The domain with most entries in the filtered dataset is *www.ncbi.nlm.nih.gov*. This is the website of National Center for Biotechnology Information which provides access to biomedical and genomic information. It's a government site, which suggests that the information on it is reliable. Let's apply another filter and look only at the data from this website.

### NCBI sources only

In [None]:
df = df[df['url_domain']=='www.ncbi.nlm.nih.gov']

In [None]:
f"Considering only {df.shape[0]} sources"

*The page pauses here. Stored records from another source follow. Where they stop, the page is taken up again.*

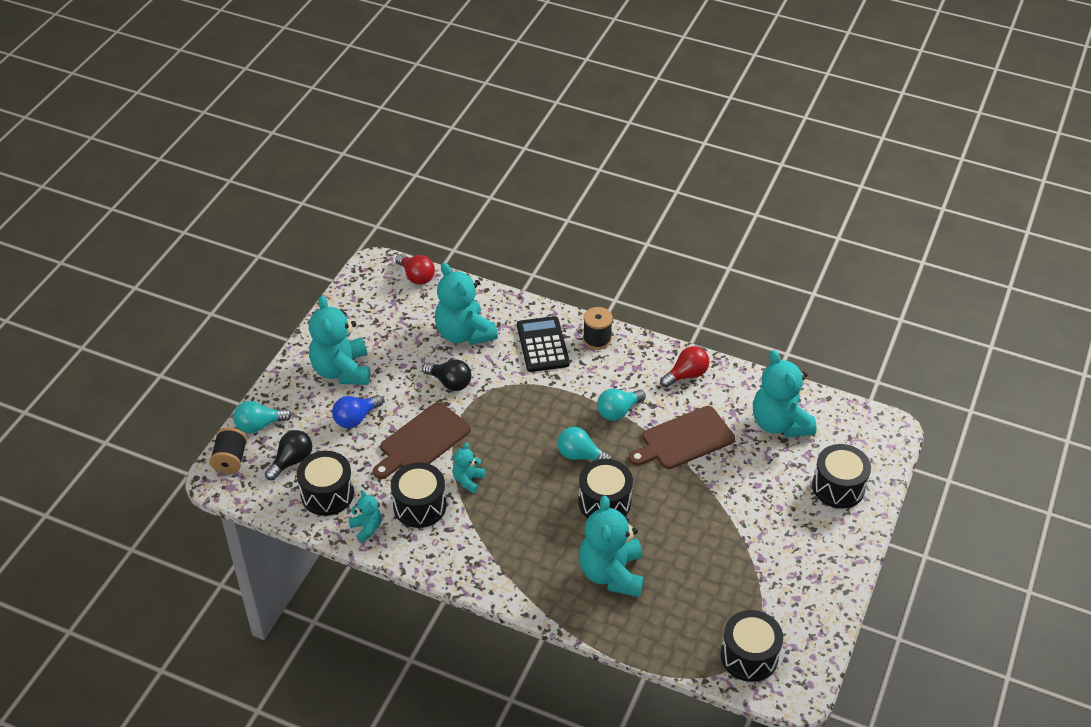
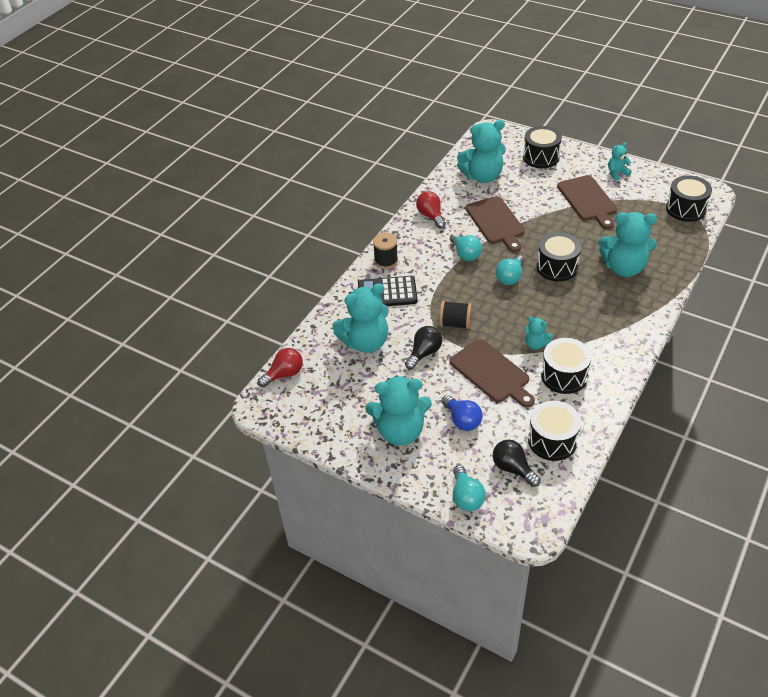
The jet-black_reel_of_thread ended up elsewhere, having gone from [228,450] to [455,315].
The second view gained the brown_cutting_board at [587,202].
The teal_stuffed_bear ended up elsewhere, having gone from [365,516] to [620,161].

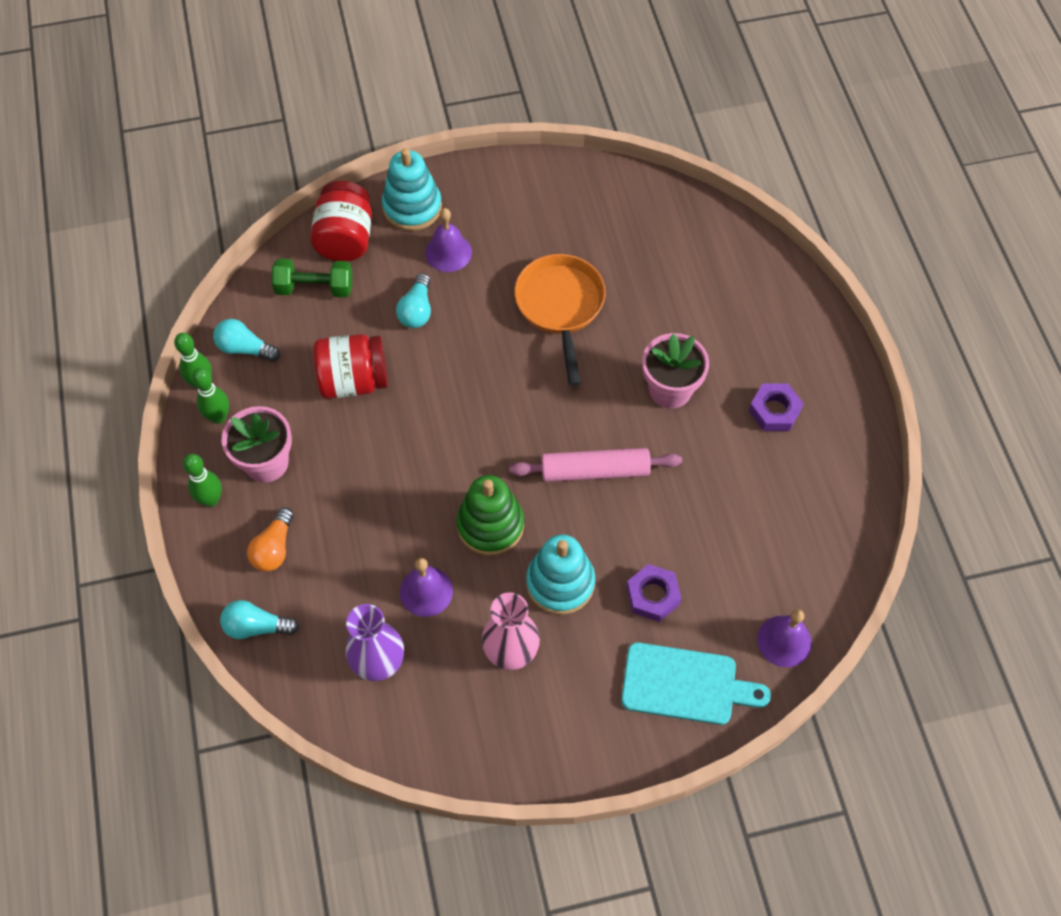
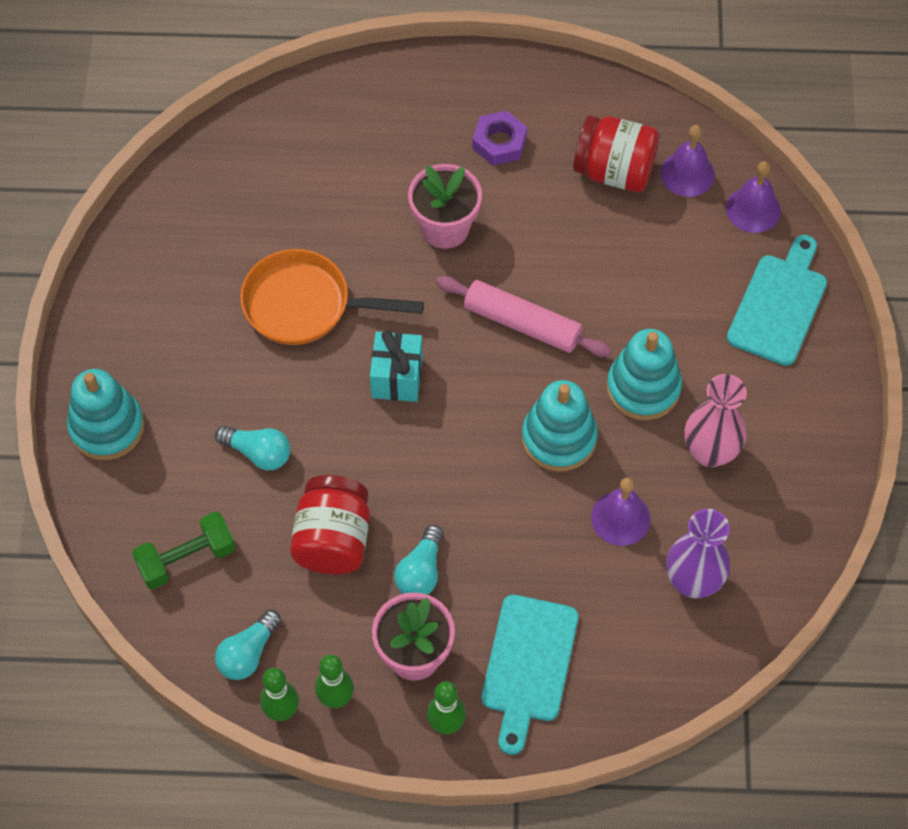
The emerald_hand_weight at [312,278] ended up facing another way, 45 degrees clockwise from before.
The second view gained the teal_wrapped_gift at [396,366].
The teal_bulb ended up elsewhere, having gone from [259,619] to [419,560].
The rosy_rolling_pin at [595,465] ended up facing another way, 75 degrees counterclockwise from before.
Where the bright_orange_bulb stood at [270,539], the teal_cutting_board came to stand at [529,675].
What was the emerald_stacking_rings at [490,515] turned into the teal_stacking_rings at [560,426].
The scarlet_preserve_jar ended up elsewhere, having gone from [341,221] to [616,153].
The royal_purple_hand_bell ended up elsewhere, having gone from [448,240] to [688,161].
The second view lost the royal_purple_nut at [654,593].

Let's enrich the metadata information for these sources by extracting the title for each article.

In [None]:
! pip install pandarallel

In [None]:
import bs4 as bs
import urllib.request
from pandarallel import pandarallel
pandarallel.initialize(progress_bar=True)

def get_url_title(url):
    try:
        req = urllib.request.Request(url, headers={'User-Agent': 'Mozilla/5.0'})
        source = urllib.request.urlopen(req).read()
        soup = bs.BeautifulSoup(source,'lxml')
        if not soup.title:
            print('No title')
            print(url)
            return ""
        return soup.title.text
    except urllib.error.HTTPError as e:
        print(e)
        print(url)
        return ""

In [None]:
df['url_title'] = df['url'].parallel_apply(get_url_title)

In [None]:
df[['country', 'url_title']].head()

By looking at the titles, we can see that some of the articles are about more than one country, i.e for 'European countries'. This might cause problems, because when extracting the answer for a question we would not know for which country it applies. Let's filter such articles by checking whether the title contains the name of the country.

In [None]:
df['title_has_country'] = df.apply(lambda row: row['country'] in row['url_title'], axis=1)

In [None]:
df['title_has_country'].value_counts()

It's good news that most of the articles are about a single country.

In [None]:
df.drop(df[df['title_has_country'] == False].index, inplace=True)

In [None]:
f"Considering only {df.shape[0]} sources"

### Remove articles with the same title

In [None]:
df['url_title'].value_counts().head()

In [None]:
df[df['url_title']=='The Current Status of BCG Vaccination in Young Children in South Korea']['url']

Some articles have duplicated titles, because the source url is almost exactly the same, except for a different section tag at the end. This means we can remove those duplicates.

In [None]:
df.drop_duplicates('url_title', inplace=True)

In [None]:
f"Considering only {df.shape[0]} sources"

In [None]:
df['country'].value_counts()

In [None]:
df['char_number'].plot.box()

Finally, we end up with just 85 sources for 73 countries with an average of about 20K characters per article.